During the night I dreamed of pets I’ve had: Duchess, my dad’s hunting dog and her 8 puppies; Becca, the German Shepherd we got after Dad gave up hunting; Terry the Snapping Tortoise (that crazy tortoise sure loved Limberger cheese—PEE-UW!!); and Zero, the wackiest black cat you’ve ever known. I’ve always had a pet of some kind—even if just some guppies or a hamster.
But now I don’t have any pets. Have you ever heard of a kid without a pet? “That’s criminal!” as Mom always says. Yeah, criminal. I’m gonna make Mom take me to the pet store.
When I woke up this morning, I remembered something else really important. I used to dream of living in a tree house. Dad would never let me build one—and besides, we didn’t have any decent trees in our yard back in Yeehaw Junction—but the yard where I live now with Mom has the perfect tree. It even has a giant limb that could support the tree house floor.
That perfect tree is even all the way in the very back of the yard, so grown-ups will be less likely to bug me. Yowsers, we even have a bunch of scrap lumber back there behind Mom’s rose beds. I can’t wait to get started!

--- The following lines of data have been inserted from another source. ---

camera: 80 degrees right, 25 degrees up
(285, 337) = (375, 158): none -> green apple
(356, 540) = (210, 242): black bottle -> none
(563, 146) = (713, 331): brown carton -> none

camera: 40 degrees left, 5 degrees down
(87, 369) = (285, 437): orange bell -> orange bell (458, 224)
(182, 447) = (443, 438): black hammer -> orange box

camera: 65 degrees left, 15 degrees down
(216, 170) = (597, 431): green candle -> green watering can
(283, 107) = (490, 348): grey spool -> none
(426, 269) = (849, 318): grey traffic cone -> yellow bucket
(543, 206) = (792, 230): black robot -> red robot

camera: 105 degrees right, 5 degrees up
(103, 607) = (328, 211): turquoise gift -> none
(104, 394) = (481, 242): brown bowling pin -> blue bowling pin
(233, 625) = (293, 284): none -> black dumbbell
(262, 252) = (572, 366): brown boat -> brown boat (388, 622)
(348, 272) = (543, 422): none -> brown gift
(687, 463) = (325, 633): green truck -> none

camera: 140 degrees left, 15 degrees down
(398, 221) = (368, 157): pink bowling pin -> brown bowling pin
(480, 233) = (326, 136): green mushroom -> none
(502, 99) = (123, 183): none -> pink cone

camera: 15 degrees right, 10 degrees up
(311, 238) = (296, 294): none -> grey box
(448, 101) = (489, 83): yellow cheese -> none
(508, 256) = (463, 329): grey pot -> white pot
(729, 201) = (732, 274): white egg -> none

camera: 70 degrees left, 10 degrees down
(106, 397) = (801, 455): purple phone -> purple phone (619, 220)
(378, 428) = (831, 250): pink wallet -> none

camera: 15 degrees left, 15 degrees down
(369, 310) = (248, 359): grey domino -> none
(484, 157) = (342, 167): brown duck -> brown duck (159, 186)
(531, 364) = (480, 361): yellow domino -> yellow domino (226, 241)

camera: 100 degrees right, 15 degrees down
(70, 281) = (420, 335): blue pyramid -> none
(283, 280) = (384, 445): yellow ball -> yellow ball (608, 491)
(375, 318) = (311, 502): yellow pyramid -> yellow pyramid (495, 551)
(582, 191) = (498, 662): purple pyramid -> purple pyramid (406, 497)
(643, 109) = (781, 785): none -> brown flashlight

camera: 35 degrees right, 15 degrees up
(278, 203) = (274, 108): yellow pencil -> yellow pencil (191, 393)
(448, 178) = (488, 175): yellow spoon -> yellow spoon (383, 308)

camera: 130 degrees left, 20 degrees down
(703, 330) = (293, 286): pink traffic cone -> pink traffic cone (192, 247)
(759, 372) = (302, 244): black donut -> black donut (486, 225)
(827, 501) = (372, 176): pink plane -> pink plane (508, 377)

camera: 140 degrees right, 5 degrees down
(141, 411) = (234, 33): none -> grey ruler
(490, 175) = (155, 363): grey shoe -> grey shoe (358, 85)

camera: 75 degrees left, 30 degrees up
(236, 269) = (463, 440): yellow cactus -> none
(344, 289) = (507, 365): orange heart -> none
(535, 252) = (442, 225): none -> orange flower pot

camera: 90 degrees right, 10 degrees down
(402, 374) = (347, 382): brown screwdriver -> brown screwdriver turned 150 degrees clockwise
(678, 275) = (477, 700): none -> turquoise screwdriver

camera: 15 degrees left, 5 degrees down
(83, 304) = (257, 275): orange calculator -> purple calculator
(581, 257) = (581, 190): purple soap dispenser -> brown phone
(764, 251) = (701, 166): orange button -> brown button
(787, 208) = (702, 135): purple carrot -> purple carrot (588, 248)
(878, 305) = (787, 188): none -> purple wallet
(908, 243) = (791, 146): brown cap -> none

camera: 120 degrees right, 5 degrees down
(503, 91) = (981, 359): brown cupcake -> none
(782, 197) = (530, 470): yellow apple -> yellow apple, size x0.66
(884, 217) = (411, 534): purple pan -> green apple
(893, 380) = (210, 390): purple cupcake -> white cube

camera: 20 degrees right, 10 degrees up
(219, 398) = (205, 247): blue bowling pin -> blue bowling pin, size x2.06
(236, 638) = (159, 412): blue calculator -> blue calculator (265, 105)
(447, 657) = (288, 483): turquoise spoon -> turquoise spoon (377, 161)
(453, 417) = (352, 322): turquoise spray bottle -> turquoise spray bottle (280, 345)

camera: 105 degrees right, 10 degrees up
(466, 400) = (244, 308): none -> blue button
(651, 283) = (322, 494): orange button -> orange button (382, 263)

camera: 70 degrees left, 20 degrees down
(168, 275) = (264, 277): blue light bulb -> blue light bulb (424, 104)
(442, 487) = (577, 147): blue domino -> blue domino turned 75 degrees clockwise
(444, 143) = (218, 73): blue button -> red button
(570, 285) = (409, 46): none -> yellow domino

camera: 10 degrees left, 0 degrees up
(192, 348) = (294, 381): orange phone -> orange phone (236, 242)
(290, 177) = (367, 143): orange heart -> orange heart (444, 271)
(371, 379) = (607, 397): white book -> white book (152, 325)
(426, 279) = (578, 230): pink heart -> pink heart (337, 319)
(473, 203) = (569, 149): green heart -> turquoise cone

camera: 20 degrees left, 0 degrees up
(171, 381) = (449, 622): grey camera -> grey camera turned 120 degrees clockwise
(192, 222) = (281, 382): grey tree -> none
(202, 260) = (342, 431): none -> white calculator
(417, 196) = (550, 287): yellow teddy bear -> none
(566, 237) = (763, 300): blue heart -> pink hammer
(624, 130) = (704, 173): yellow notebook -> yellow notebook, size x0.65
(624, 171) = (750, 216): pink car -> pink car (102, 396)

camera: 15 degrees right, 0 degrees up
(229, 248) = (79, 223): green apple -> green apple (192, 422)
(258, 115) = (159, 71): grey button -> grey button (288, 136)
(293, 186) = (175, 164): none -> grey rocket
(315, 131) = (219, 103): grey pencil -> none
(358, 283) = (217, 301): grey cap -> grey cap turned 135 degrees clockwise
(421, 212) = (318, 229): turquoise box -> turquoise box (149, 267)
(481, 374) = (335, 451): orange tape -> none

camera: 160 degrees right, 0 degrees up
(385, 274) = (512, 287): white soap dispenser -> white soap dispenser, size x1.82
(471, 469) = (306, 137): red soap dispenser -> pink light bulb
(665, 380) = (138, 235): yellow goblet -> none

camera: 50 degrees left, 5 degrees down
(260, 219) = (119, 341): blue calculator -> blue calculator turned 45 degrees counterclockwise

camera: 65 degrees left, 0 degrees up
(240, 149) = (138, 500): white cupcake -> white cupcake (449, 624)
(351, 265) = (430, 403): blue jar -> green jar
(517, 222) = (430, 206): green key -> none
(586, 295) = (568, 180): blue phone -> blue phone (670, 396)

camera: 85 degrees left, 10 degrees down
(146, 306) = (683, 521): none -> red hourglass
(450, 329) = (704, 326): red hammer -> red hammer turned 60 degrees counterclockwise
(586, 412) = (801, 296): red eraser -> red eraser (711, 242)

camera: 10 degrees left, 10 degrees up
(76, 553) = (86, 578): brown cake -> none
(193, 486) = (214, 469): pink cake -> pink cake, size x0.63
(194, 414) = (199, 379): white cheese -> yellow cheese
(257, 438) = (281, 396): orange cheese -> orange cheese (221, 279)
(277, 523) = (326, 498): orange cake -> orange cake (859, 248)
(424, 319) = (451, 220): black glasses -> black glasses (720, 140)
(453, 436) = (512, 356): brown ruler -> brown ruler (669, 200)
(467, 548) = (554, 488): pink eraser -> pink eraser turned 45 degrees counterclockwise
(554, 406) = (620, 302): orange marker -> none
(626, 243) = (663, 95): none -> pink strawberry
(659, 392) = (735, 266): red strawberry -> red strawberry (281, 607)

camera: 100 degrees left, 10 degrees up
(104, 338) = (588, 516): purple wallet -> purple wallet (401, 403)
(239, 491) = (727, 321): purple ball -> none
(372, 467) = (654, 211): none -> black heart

Mom’s gonna have a royal conniption fit when she hears I quit my job so I can build a tree house to live in.
But, hey, what kid my age should have a job, anyway?
I had a blast writing this story using one of my unpublished writing prompts. Here’s the prompt in case you want to try it yourself. I’d love to hear from you if you do! Use the comment box at the bottom of this page to share your news. — Milli
REARING THE INNER CHILD Your spouse has dragged you to a lecture by a famous psycho-something (psychiatrist, psychologist, psychotherapist—you can never keep them straight) on the way-past-trendy subject of the Inner Child. You find it tough to even pretend to be interested in this dry monologue. But, to your surprise your Inner Child has somehow been unleashed by the information presented in the talk. Over the next 24 hours your I.C. proceeds to act out its long-repressed desires.